Acreditar é uma escolha, como também é duvidar. No que ou em quem acreditar – e do que ou de quem duvidar – será uma opção facilitada ou dificultada pelo que nos chega em forma de informações atualizadas, histórico e sentimento. Sentimento? Sim, a intuição coopera quando nos faltam dados e, mesmo negativamente mediada por eventuais preconceitos, é um valioso manancial de sinais quase imperceptíveis. Quando nos bate aquilo que se pode popularmente ser chamado de fedor, deve-se ficar alerta.
A variável dúvida parece ter sido excluída de todas as discussões a respeito das tais fake News nas redes de comunicação social – não só, pois, se são News, podem, mesmo que não devessem, ser produzidas em canais profissionais de notícias. Porém, a escolha de duvidar sempre mediará todo o processo. Portanto, é um erro enorme desconsiderá-la imputando uma passividade absoluta ao receptor. Bom, talvez não seja um erro, e sim uma estratégia. Vamos ver como, em tese, isso se aplica no dia a dia.
Lado A (vamos chamar de Lado A) cultiva e planta uma notícia falsa a seu favor ou em desfavor do Lado B (vamos chamar de Lado B). No ato, um exército escolherá acreditar por fé absoluta, zero informações recentes, históricas ou intuição. Cheira meio estranho? Tampe-se o nariz. Ao passarem a mensagem adiante, como em sua rede as tropas são do Lado A, a coisa anda, mas em grande parte é uma pregação a convertidos. Vale o mesmo para a horta (horda? ah, os trocadilhos) do Lado B.

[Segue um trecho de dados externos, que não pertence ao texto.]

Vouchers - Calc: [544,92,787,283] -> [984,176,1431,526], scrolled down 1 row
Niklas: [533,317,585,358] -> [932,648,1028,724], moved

Meu espanto é que, por informações recentes, histórico ou saudável intuição sobre a quase totalidade dos produtores das tais notícias, a variável “dúvida” siga desprezada por nossos respeitosos analistas. Ao colocar a produção de mentiras como a maior mazela do momento, chamam a todos de ignorantes, incapazes ou, vá lá, ingênuos. Ou (como não pensar nisso?) alinhados com o Lado A ou Lado B – disfarçando ou não seu alinhamento com o Lado B ou Lado A. No fundo, os analistas parecem não querer acabar com a mentira, apenas com aquela que não lhes interessa. E dá-lhe crença na estupidez do receptor.
Qual a saída que proponho? Cultivar e plantar adiante a boa, saudável e ampla dúvida em quem está de fora da guerra de narrativas. Se prestarmos atenção ao que a intuição alerta, ao histórico recente ou anterior dos emissores (ou de quem visam beneficiar), as fake News terão seu caráter de mera fumaça restabelecido. Mas só dará certo se acontecer sem a eleição de mentirosos favoritos, crença na mentira mais bem contada ou na que mais nos beneficia. Na equação fé de menos ou fé demais, ouça seu nariz e seja feliz.
O problema é que sempre fede, fé de menos, fé demais!
Concordo, Altino. É quase irrespirável. Abraço
Interessante crônica. Você diz sem dizer. Não sei bem se você está do lado A, do B, ou muito pelo contrário (embora isso importe pouco para a verdadeira crítica proposta na crônica). Nem sei se identifico qual é cada lado. Acho que é um ótimo exemplo de exercício de escrita “neutra”, que se protege de patrulhas e censuras, ao mesmo tempo em que denuncia algo grave que vem circulando de forma crescente na sociedade moderna: o avanço das fake news, a conivência (interesseira) de analistas e a acriticidade de quem as lê (e repassa). Além disso, percebo uma qualidade de atemporalidade inerente ao texto, que caberá bem em quaisquer contextos cuja problemática envolva a proliferação das mentiras e a falta de postura crítica de quem analisa os fatos, ou os recebe.